Pacino takes on Tennessee
If you’re anything like me (and I believe at least some of you are), you can never have enough Tennessee Williams. Recently I dashed back to Boston to see Night of the Iguana with Elizabeth Ashley, Amanda Plummer and James Earl Jones. Last week, it was a play about Tennessee Williams at the Pasadena Playhouse starring Al Pacino, Garrett Clayton and Judith Light. This new play was billed as a “development production”, but it sure seemed pretty polished, from the star-laden cast to the swanky set to the ticket prices. Mind you, I’m not complaining – the rare chance to see Al Pacino at work is worth every penny.

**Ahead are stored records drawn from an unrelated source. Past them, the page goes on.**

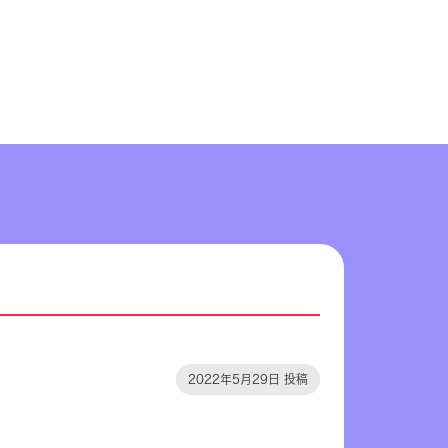
2022年5月29日 投稿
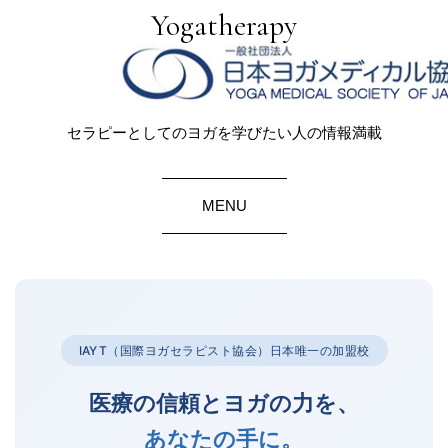
Yogatherapy
セラピーとしてのヨガを学びたい人の情報満載
MENU
IAYT（国際ヨガセラピスト協会）日本唯一の加盟校
医療の信頼とヨガの力を、
あなたの手に。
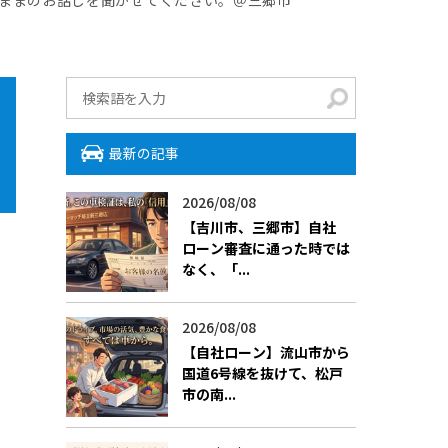
最新の記事
2026/08/08
【吉川市、三郷市】自社
ローン審査に通った時では
なく、「...
2026/08/08
【自社ローン】流山市から
国道6号線を抜けて、松戸
市の南...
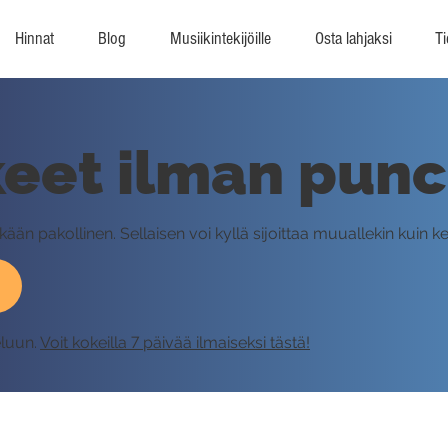
Hinnat
Blog
Musiikintekijöille
Osta lahjaksi
Ti
eet ilman punc
än pakollinen. Sellaisen voi kyllä sijoittaa muuallekin kuin ker
eluun.
Voit kokeilla 7 päivää ilmaiseksi tästä!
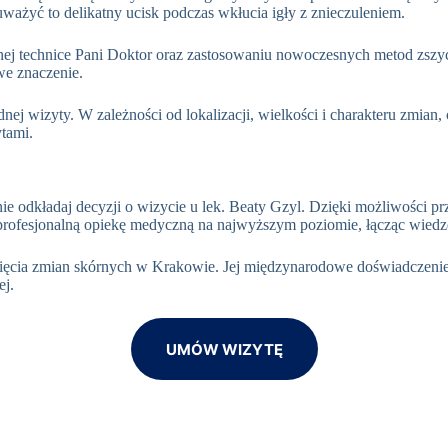
ważyć to delikatny ucisk podczas wkłucia igły z znieczuleniem
.
jnej technice Pani Doktor oraz zastosowaniu nowoczesnych metod zszy
we znaczenie
.
nej wizyty. W zależności od lokalizacji, wielkości i charakteru zmian
ytami
.
nie odkładaj decyzji o wizycie u lek. Beaty Gzyl. Dzięki możliwości 
profesjonalną opiekę medyczną na najwyższym poziomie, łącząc wiedzę
ęcia zmian skórnych w Krakowie. Jej międzynarodowe doświadczenie, p
ej
.
UMÓW WIZYTĘ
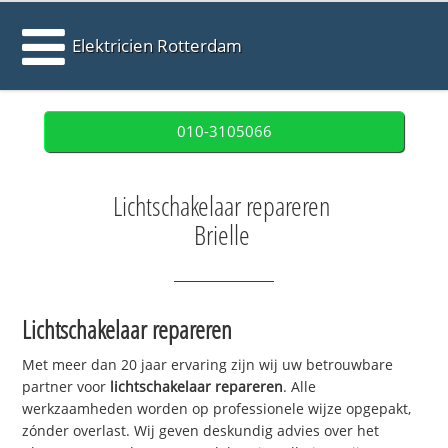
Elektricien Rotterdam
010-3105066
Lichtschakelaar repareren
Brielle
Lichtschakelaar repareren
Met meer dan 20 jaar ervaring zijn wij uw betrouwbare
partner voor
lichtschakelaar repareren
. Alle
werkzaamheden worden op professionele wijze opgepakt,
zónder overlast. Wij geven deskundig advies over het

The play is a fascinating character study of the final years of Williams’ life told through the eyes of one of his last beaus, playwright Dotson Rader. Onstage Rader was portrayed by Miles Gaston Villanueva, and if his name is not as familiar as his colleagues’, he was no less talented (or, for that matter, hunky). Garrett Clayton has been on quite a roll. He starred in King Cobra (based on gay porn pup Brent Corrigan), he was a lead in Hairspray: Live, and now he’s holding his own opposite Al Pacino. That he’s holding his own clad in some skimpy undies only gilds the lily. I must note the breathtaking Andrew Dits, who makes the most of one brief scene. Judith Light, who never disappoints, tackles a character clearly based on the trustee of Williams’ legacy, Lady Maria St. Just - who has been described as neither a lady, nor a saint, nor just! Light is one of those rare stage creatures who stalks rather than walks, who intones rather than recites, who becomes rather than acts. She is never less than riveting.

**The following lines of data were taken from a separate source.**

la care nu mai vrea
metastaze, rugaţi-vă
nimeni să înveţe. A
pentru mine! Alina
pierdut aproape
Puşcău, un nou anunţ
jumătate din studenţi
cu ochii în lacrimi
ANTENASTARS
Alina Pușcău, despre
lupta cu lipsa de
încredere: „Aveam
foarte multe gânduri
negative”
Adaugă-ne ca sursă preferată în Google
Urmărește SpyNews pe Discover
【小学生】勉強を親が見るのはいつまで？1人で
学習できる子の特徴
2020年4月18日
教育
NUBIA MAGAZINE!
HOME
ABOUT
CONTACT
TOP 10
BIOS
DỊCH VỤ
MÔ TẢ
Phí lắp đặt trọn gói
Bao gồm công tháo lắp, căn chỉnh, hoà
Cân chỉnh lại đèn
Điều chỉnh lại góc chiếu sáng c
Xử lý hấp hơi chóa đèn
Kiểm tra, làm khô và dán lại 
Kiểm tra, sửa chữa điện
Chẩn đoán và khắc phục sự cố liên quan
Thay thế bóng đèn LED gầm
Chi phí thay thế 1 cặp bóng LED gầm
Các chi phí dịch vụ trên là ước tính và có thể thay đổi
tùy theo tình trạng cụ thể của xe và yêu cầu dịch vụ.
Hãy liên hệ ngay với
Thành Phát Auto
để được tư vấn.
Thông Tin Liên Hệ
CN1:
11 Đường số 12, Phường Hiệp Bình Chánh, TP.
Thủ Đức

It would all be for naught without a galvanizing presence at the center, and Pacino (or “Mr. P” as Light calls him) is certainly that. In a masterful performance that could easily become a caricature, he etches a painfully nuanced portrait of an artist in decline. He even captures Williams’ almost musical vocal cadence. The play has some rough edges, but it’s a tantalizing morsel of things to come. Should anyone want my notes, all they have to do is ask. For once, I refrained from spouting my unsolicited opinions backstage.